Much of the work shaping bricks is done while crouching outdoors in the sun, heat and blowing dust. Labourers are paid by a system of advances on future wage payments, which ensures they will be bonded in debt, the report said.
"They are trapped in a debt cycle that leads them to use child labour as a substitute for adult work,” the report said.
“This labour pattern contains elements of coercion as none of the households can live or seek employment outside of the kilns (and) it is expected of them to put their children to work."
The survey found that more than half of workers in the brick kilns are children -- the majority under the age of 14.
Children are paid the same piece rate as adults for their work, according to the report, and are forced into the trade due to generational transfer of debt acquired by their parents to cover costs of such basic necessities as medical expenses, weddings and funerals.

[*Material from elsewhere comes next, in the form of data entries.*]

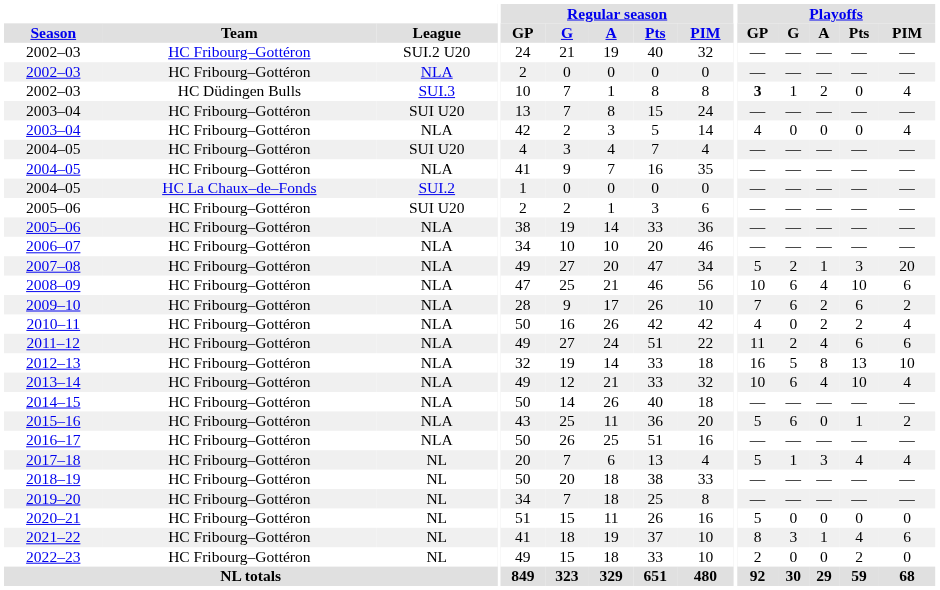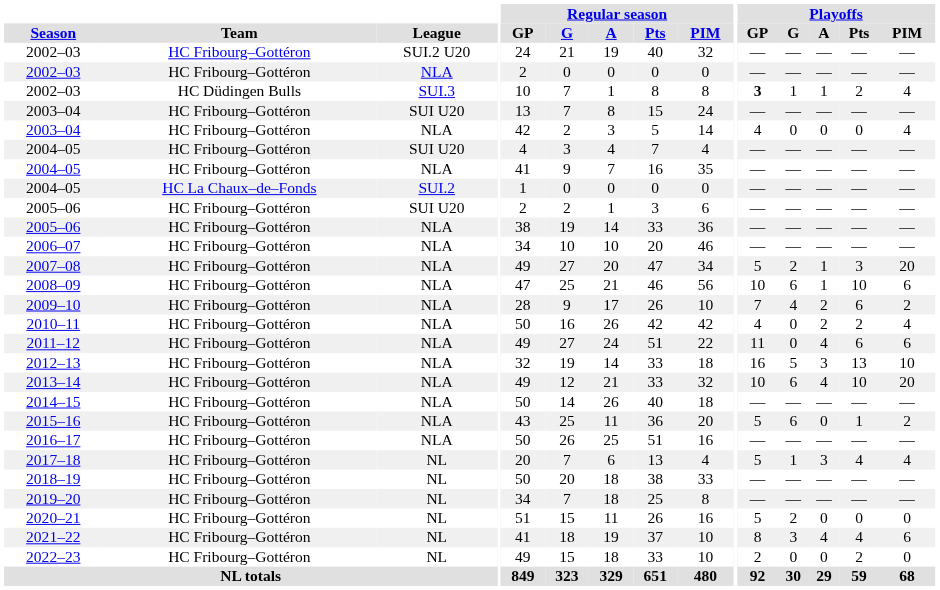2002–03 / SUI.3 | Playoffs / A: 2 -> 1
2002–03 / SUI.3 | Playoffs / Pts: 0 -> 2
2008–09 | Playoffs / A: 4 -> 1
2009–10 | Playoffs / G: 6 -> 4
2011–12 | Playoffs / G: 2 -> 0
2012–13 | Playoffs / A: 8 -> 3
2013–14 | Playoffs / PIM: 4 -> 20
2020–21 | Playoffs / G: 0 -> 2
2021–22 | Playoffs / A: 1 -> 4
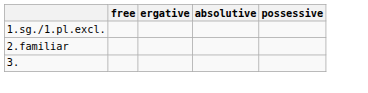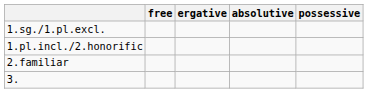+ row: 1.pl.incl./2.honorific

Families are forced to take repeated loans, often paying for a winter’s food with a loan they must spend an entire season paying back.
Over the past 30 years, millions of Afghans have been forced to flee violence in the troubled south Asian nation, mostly to Pakistan.
Afghan recruiters offer to pay for one-way travel costs back to Afghanistan from Pakistan, the report said.
“With large families to feed, limited skills and almost no access to credit, households returning to Afghanistan turned to brick kilns again because they are one of the few places where they can get jobs and receive advances as well as in-kind payments such as shelter and water,” the report said.
“It is extremely difficult for a bonded labourer to leave the vicious cycle of debt as the wages paid are too low to allow the advance to be fully paid off by the end of the season.”